Akademie

Debüt in der heißen Phase

U17-Jungwölfe reisen mit Interimstrainer Jan Neuwirt zum Hamburger SV.

Mit einem neuen Taktgeber an der Seitenlinie und ohne mehrere Leistungsträger, die aktuell für ihre Nationalmannschaften im Einsatz sind, geht es für die U17 der VfL-Akademie am Samstag um 13 Uhr beim Hamburger SV zur Sache.

„Ich werde nichts verändern“

Weil Tobias Holm seit Kurzem als Co-Trainer bei den Profis aktiv ist, hat Jan Neuwirt das Kommando bei den Jungwölfen übernommen. Der gebürtige Wolfsburger ist beim VfL groß geworden: Als Nachwuchsspieler durchlief er sämtliche Altersklassen von der U14 bis zur U23 und gewann 2018/2019 mit der U23 die Regionalliga Nord.

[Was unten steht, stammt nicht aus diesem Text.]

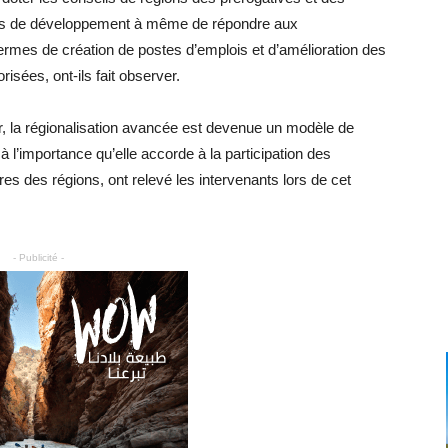
ts de développement à même de répondre aux
ermes de création de postes d’emplois et d’amélioration des
isées, ont-ils fait observer.
r, la régionalisation avancée est devenue un modèle de
l’importance qu’elle accorde à la participation des
es des régions, ont relevé les intervenants lors de cet
- Publicité -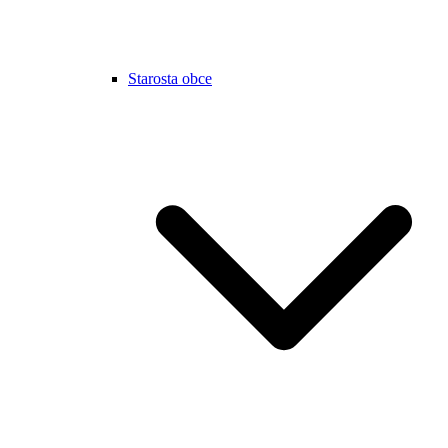
Starosta obce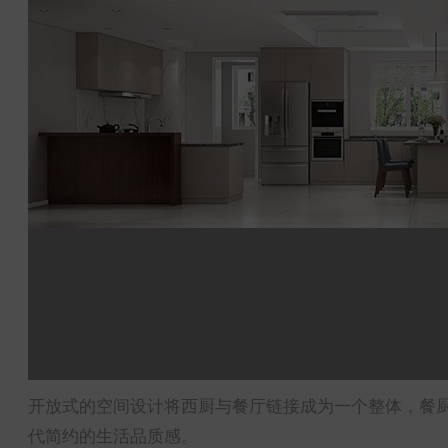
开放式的空间设计将西厨与餐厅链接成为一个整体，餐
代简约的生活品质感。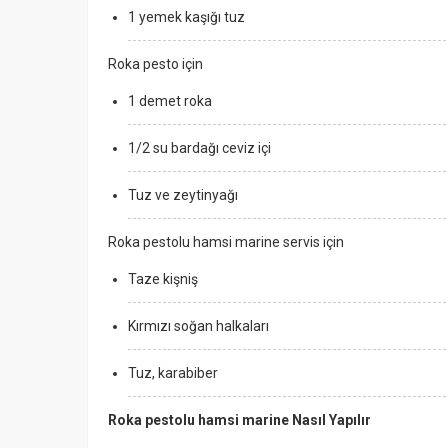
1 yemek kaşığı tuz
Roka pesto için
1 demet roka
1/2 su bardağı ceviz içi
Tuz ve zeytinyağı
Roka pestolu hamsi marine s
ervis için
Taze kişniş
Kırmızı soğan halkaları
Tuz, karabiber
Roka pestolu hamsi marine Nasıl Yapılır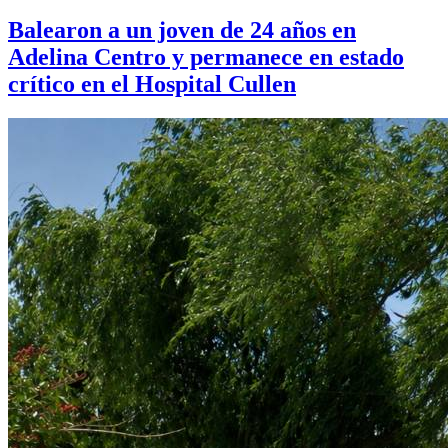
Balearon a un joven de 24 años en
Adelina Centro y permanece en estado
crítico en el Hospital Cullen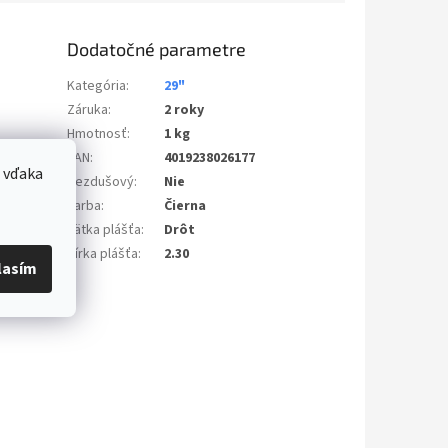
Dodatočné parametre
Kategória
:
29"
Záruka
:
2 roky
Hmotnosť
:
1 kg
EAN
:
4019238026177
 vďaka
Bezdušový
:
Nie
Farba
:
Čierna
Pätka plášťa
:
Drôt
Šírka plášťa
:
2.30
lasím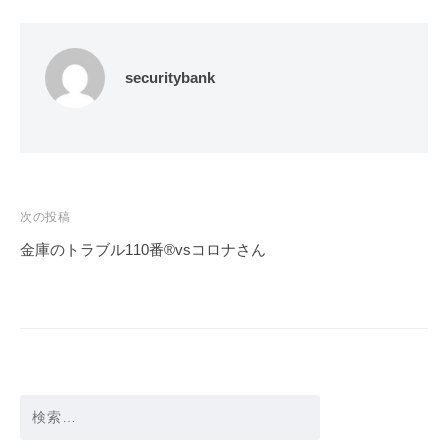
securitybank
投
次の投稿
稿
金庫のトラブル110番®︎vsコロナさん
ナ
ビ
ゲ
ー
シ
検
ョ
索:
ン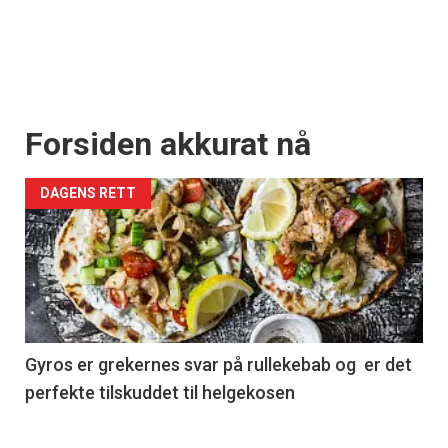
Forsiden akkurat nå
DAGENS RETT
Gyros er grekernes svar på rullekebab og er det
perfekte tilskuddet til helgekosen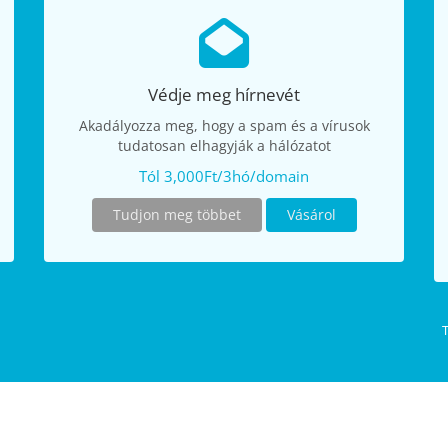
Védje meg hírnevét
Akadályozza meg, hogy a spam és a vírusok
tudatosan elhagyják a hálózatot
Tól 3,000Ft/3hó/domain
Tudjon meg többet
Vásárol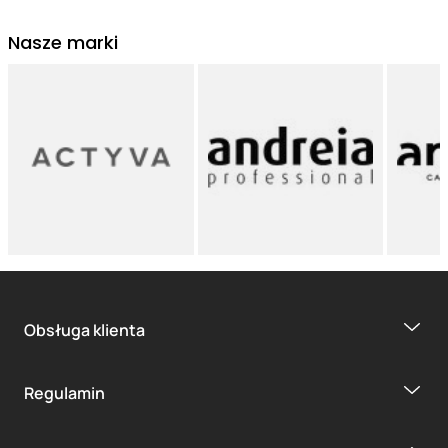
Nasze marki
Obsługa klienta
Regulamin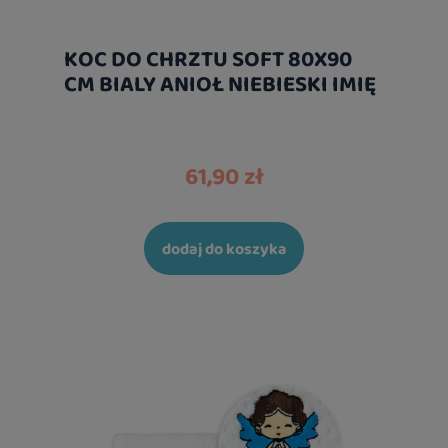
KOC DO CHRZTU SOFT 80X90
CM BIALY ANIOŁ NIEBIESKI IMIĘ
61,90 zł
dodaj do koszyka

Seit Sommer 2022 ist er als Co-Trainer zurück an der Akademie – nun steht sein erstes Spiel als interimsmäßiger Cheftrainer an. 
„Die Vorfreude ist auf jeden Fall riesig. Ich kenne die Mannschaft in- und auswendig, habe die Jungs schon einige Jahre begleitet und werde nichts verändern. Wir haben als Trainerteam alles zusammen aufgebaut und ich stehe weiterhin in engem Austausch mit Tobi (Holm)“, so der 27-Jährige.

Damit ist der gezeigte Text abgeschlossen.